# NE Indiana



## Moreltheministeak (May 6, 2018)

Hey, I’m new to this and trying to get used to this website! I’m not new to the taste of morels though as the hunt and found went on for years in my family. However those who searched no longer search anymore. I am DYING to taste those mini steaks I call ‘em. It’s been too long! I searched a few days ago but couldn’t for long, in the Salamonie area. Since the area’s only about 12,000 acres, anyone want pass along a hint as to where and if you’ve found any? Some new family members haven’t heard of them before and joke about it, but I’m all about those mini steaks.


----------



## mmh (Apr 21, 2013)

Moreltheministeak said:


> Hey, I’m new to this and trying to get used to this website! I’m not new to the taste of morels though as the hunt and found went on for years in my family. However those who searched no longer search anymore. I am DYING to taste those mini steaks I call ‘em. It’s been too long! I searched a few days ago but couldn’t for long, in the Salamonie area. Since the area’s only about 12,000 acres, anyone want pass along a hint as to where and if you’ve found any? Some new family members haven’t heard of them before and joke about it, but I’m all about those mini steaks.
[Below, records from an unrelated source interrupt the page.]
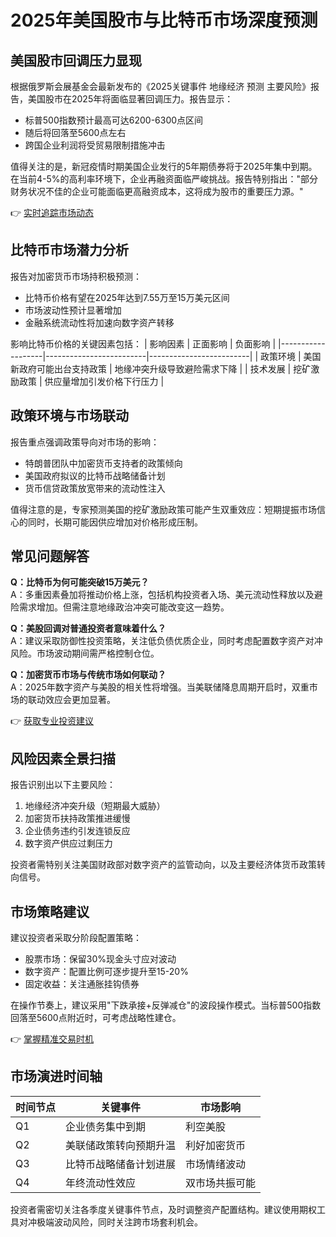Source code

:# 2025年美国股市与比特币市场深度预测

## 美国股市回调压力显现
根据俄罗斯会展基金会最新发布的《2025关键事件 地缘经济 预测 主要风险》报告，美国股市在2025年将面临显著回调压力。报告显示：
- 标普500指数预计最高可达6200-6300点区间
- 随后将回落至5600点左右
- 跨国企业利润将受贸易限制措施冲击

值得关注的是，新冠疫情时期美国企业发行的5年期债券将于2025年集中到期。在当前4-5%的高利率环境下，企业再融资面临严峻挑战。报告特别指出："部分财务状况不佳的企业可能面临更高融资成本，这将成为股市的重要压力源。"

👉 [实时追踪市场动态](https://bit.ly/okx_welcome)

## 比特币市场潜力分析
报告对加密货币市场持积极预测：
- 比特币价格有望在2025年达到7.55万至15万美元区间
- 市场波动性预计显著增加
- 金融系统流动性将加速向数字资产转移

影响比特币价格的关键因素包括：
| 影响因素          | 正面影响                | 负面影响                |
|-------------------|-------------------------|-------------------------|
| 政策环境          | 美国新政府可能出台支持政策 | 地缘冲突升级导致避险需求下降 |
| 技术发展          | 挖矿激励政策             | 供应量增加引发价格下行压力 |

## 政策环境与市场联动
报告重点强调政策导向对市场的影响：
- 特朗普团队中加密货币支持者的政策倾向
- 美国政府拟议的比特币战略储备计划
- 货币信贷政策放宽带来的流动性注入

值得注意的是，专家预测美国的挖矿激励政策可能产生双重效应：短期提振市场信心的同时，长期可能因供应增加对价格形成压制。

## 常见问题解答
**Q：比特币为何可能突破15万美元？**  
A：多重因素叠加将推动价格上涨，包括机构投资者入场、美元流动性释放以及避险需求增加。但需注意地缘政治冲突可能改变这一趋势。

**Q：美股回调对普通投资者意味着什么？**  
A：建议采取防御性投资策略，关注低负债优质企业，同时考虑配置数字资产对冲风险。市场波动期间需严格控制仓位。

**Q：加密货币市场与传统市场如何联动？**  
A：2025年数字资产与美股的相关性将增强。当美联储降息周期开启时，双重市场的联动效应会更加显著。

👉 [获取专业投资建议](https://bit.ly/okx_welcome)

## 风险因素全景扫描
报告识别出以下主要风险：
1. 地缘经济冲突升级（短期最大威胁）
2. 加密货币扶持政策推进缓慢
3. 企业债务违约引发连锁反应
4. 数字资产供应过剩压力

投资者需特别关注美国财政部对数字资产的监管动向，以及主要经济体货币政策转向信号。

## 市场策略建议
建议投资者采取分阶段配置策略：
- 股票市场：保留30%现金头寸应对波动
- 数字资产：配置比例可逐步提升至15-20%
- 固定收益：关注通胀挂钩债券

在操作节奏上，建议采用"下跌承接+反弹减仓"的波段操作模式。当标普500指数回落至5600点附近时，可考虑战略性建仓。

👉 [掌握精准交易时机](https://bit.ly/okx_welcome)

## 市场演进时间轴
| 时间节点 | 关键事件                  | 市场影响          |
|----------|---------------------------|-------------------|
| Q1       | 企业债务集中到期          | 利空美股          |
| Q2       | 美联储政策转向预期升温    | 利好加密货币      |
| Q3       | 比特币战略储备计划进展    | 市场情绪波动      |
| Q4       | 年终流动性效应            | 双市场共振可能    |

投资者需密切关注各季度关键事件节点，及时调整资产配置结构。建议使用期权工具对冲极端波动风险，同时关注跨市场套利机会。
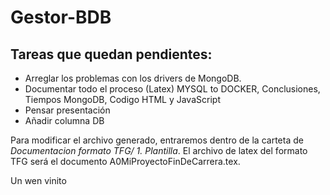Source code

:# Gestor-BDB

## Tareas que quedan pendientes:

  - Arreglar los problemas con los drivers de MongoDB.
  - Documentar todo el proceso (Latex) MYSQL to DOCKER, Conclusiones, Tiempos MongoDB, Codigo HTML y JavaScript
  - Pensar presentación
  - Añadir columna DB
  
  
  Para modificar el archivo generado, entraremos dentro de la carteta de *Documentacion formato TFG/ 1. Plantilla*. El archivo de latex del formato TFG será el documento A0MiProyectoFinDeCarrera.tex. 
  
  
  Un wen vinito
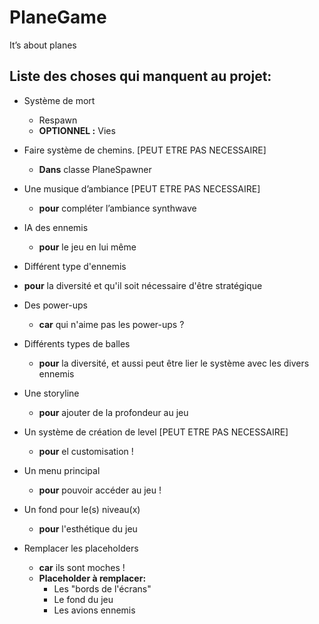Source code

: # PlaneGame

It’s about planes


<h2>Liste des choses qui manquent au projet:</h2>

- Système de mort
	- Respawn
	- **OPTIONNEL :** Vies
	
- Faire système de chemins. [PEUT ETRE PAS NECESSAIRE]
	- **Dans** classe PlaneSpawner

- Une musique d’ambiance [PEUT ETRE PAS NECESSAIRE]
	- **pour** compléter l’ambiance synthwave

- IA des ennemis
	- **pour** le jeu en lui même

- Différent type d'ennemis 
 - **pour** la diversité et qu'il soit nécessaire d'être stratégique

- Des power-ups
	- **car** qui n'aime pas les power-ups ?

- Différents types de balles
	- **pour** la diversité, et aussi peut être lier le système avec les divers ennemis

- Une storyline
	- **pour** ajouter de la profondeur au jeu

- Un système de création de level [PEUT ETRE PAS NECESSAIRE]
	- **pour** el customisation !

- Un menu principal
	- **pour** pouvoir accéder au jeu !

- Un fond pour le(s) niveau(x)
	- **pour** l'esthétique du jeu

- Remplacer les placeholders
	- **car** ils sont moches !
	- **Placeholder à remplacer:**
		- Les "bords de l'écrans"
		- Le fond du jeu
		- Les avions ennemis
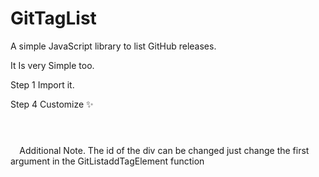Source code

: # GitTagList
A simple JavaScript library to list GitHub releases.

It Is very Simple too.

Step 1
Import it.

<script type="text/javascript" src="https://raw.githubusercontent.com/AnthonyOpenSource/GitTagList/main/gittaglist.js">
 
Step 2
Create the Container (Can use text-align or sizing.)
<div id="gittags">
</div>
  
Step 3
Make it Work
<script type="text/javascript">
 GitListaddTagElement("gittags","[Your Github Name]/[Repository Name]");
</script>
  
 Step 4
 Customize ✨
 <code>
 <style media="screen">
      #gittags{
        background-color: #292929;
      }
      a{
        color:#adadad;
      }
</style>
  </code>
Additional Note.
  The id of the div can be changed just change the first argument in the GitListaddTagElement function
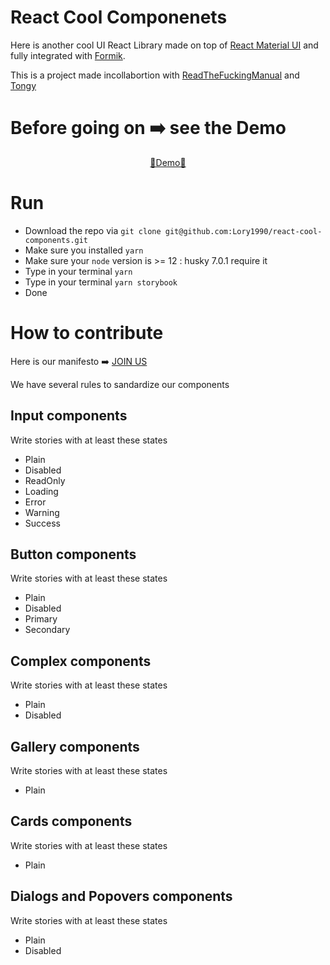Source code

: # React Cool Componenets

Here is another cool UI React Library made on top of [React Material UI](https://material-ui.com) and fully integrated with [Formik](https://formik.org).

This is a project made incollabortion with [ReadTheFuckingManual](https://readthefmanual.it) and [Tongy](https://www.tongy.it/)

# Before going on ➡️ see the Demo

<div align='center'>
    <a href='https://lory1990.github.io/react-cool-components/'>🚀Demo🚀</a>
</div>

# Run

-   Download the repo via `git clone git@github.com:Lory1990/react-cool-components.git`
-   Make sure you installed `yarn`
-   Make sure your `node` version is >= 12 : husky 7.0.1 require it
-   Type in your terminal `yarn`
-   Type in your terminal `yarn storybook`
-   Done

# How to contribute

Here is our manifesto ➡️ [JOIN US](./JOIN_US.md)

We have several rules to sandardize our components

## Input components

Write stories with at least these states

-   Plain
-   Disabled
-   ReadOnly
-   Loading
-   Error
-   Warning
-   Success

## Button components

Write stories with at least these states

-   Plain
-   Disabled
-   Primary
-   Secondary

## Complex components

Write stories with at least these states

-   Plain
-   Disabled

## Gallery components

Write stories with at least these states

-   Plain

## Cards components

Write stories with at least these states

-   Plain

## Dialogs and Popovers components

Write stories with at least these states

-   Plain
-   Disabled
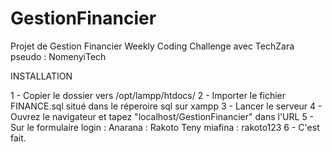 # GestionFinancier

Projet de Gestion Financier
Weekly Coding Challenge avec TechZara
pseudo : NomenyiTech

INSTALLATION

1 - Copier le dossier vers /opt/lampp/htdocs/
2 - Importer le fichier FINANCE.sql situé dans le réperoire sql sur xampp
3 - Lancer le serveur 
4 - Ouvrez le navigateur et tapez "localhost/GestionFinancier" dans l'URL
5 - Sur le formulaire login :
        Anarana : Rakoto
        Teny miafina : rakoto123
6 - C'est fait.
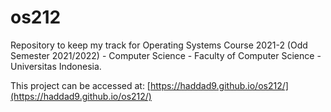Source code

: # os212
Repository to keep my track for Operating Systems Course 2021-2 (Odd Semester 2021/2022) - Computer Science - Faculty of Computer Science - Universitas Indonesia.


This project can be accessed at: 
[https://haddad9.github.io/os212/](https://haddad9.github.io/os212/)


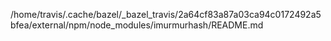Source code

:/home/travis/.cache/bazel/_bazel_travis/2a64cf83a87a03ca94c0172492a5bfea/external/npm/node_modules/imurmurhash/README.md
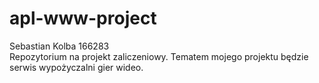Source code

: # apl-www-project

Sebastian Kolba 166283\
Repozytorium na projekt zaliczeniowy. Tematem mojego projektu będzie serwis wypożyczalni gier wideo.
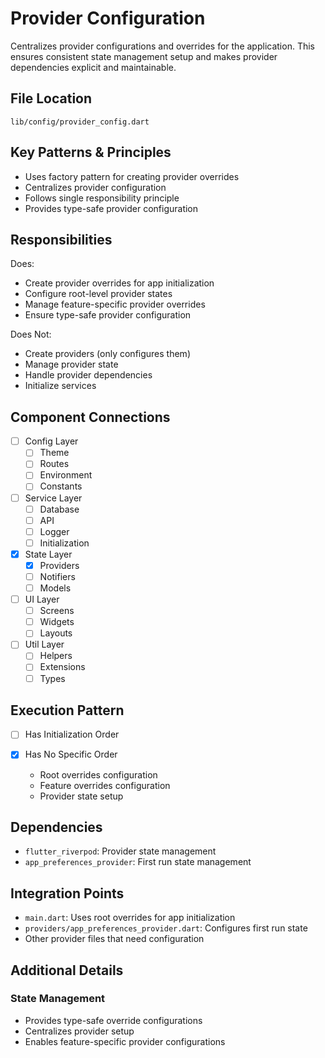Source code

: # Provider Configuration

Centralizes provider configurations and overrides for the application. This ensures consistent state management setup and makes provider dependencies explicit and maintainable.

## File Location
`lib/config/provider_config.dart`

## Key Patterns & Principles
- Uses factory pattern for creating provider overrides
- Centralizes provider configuration
- Follows single responsibility principle
- Provides type-safe provider configuration

## Responsibilities
Does:
- Create provider overrides for app initialization
- Configure root-level provider states
- Manage feature-specific provider overrides
- Ensure type-safe provider configuration

Does Not:
- Create providers (only configures them)
- Manage provider state
- Handle provider dependencies
- Initialize services

## Component Connections
- [ ] Config Layer
  - [ ] Theme
  - [ ] Routes
  - [ ] Environment
  - [ ] Constants
- [ ] Service Layer
  - [ ] Database
  - [ ] API
  - [ ] Logger
  - [ ] Initialization
- [x] State Layer
  - [x] Providers
  - [ ] Notifiers
  - [ ] Models
- [ ] UI Layer
  - [ ] Screens
  - [ ] Widgets
  - [ ] Layouts
- [ ] Util Layer
  - [ ] Helpers
  - [ ] Extensions
  - [ ] Types

## Execution Pattern
- [ ] Has Initialization Order

- [x] Has No Specific Order
  - Root overrides configuration
  - Feature overrides configuration
  - Provider state setup

## Dependencies
- `flutter_riverpod`: Provider state management
- `app_preferences_provider`: First run state management

## Integration Points
- `main.dart`: Uses root overrides for app initialization
- `providers/app_preferences_provider.dart`: Configures first run state
- Other provider files that need configuration

## Additional Details

### State Management
- Provides type-safe override configurations
- Centralizes provider setup
- Enables feature-specific provider configurations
May I suggest posting on the Indiana board, there are people there that are from you area that would be happy to help.


----------



## mmh (Apr 21, 2013)

Moreltheministeak said:


> Hey, I’m new to this and trying to get used to this website! I’m not new to the taste of morels though as the hunt and found went on for years in my family. However those who searched no longer search anymore. I am DYING to taste those mini steaks I call ‘em. It’s been too long! I searched a few days ago but couldn’t for long, in the Salamonie area. Since the area’s only about 12,000 acres, anyone want pass along a hint as to where and if you’ve found any? Some new family members haven’t heard of them before and joke about it, but I’m all about those mini steaks.


I would like to clarify. Go to the 2019 Morel update board.


----------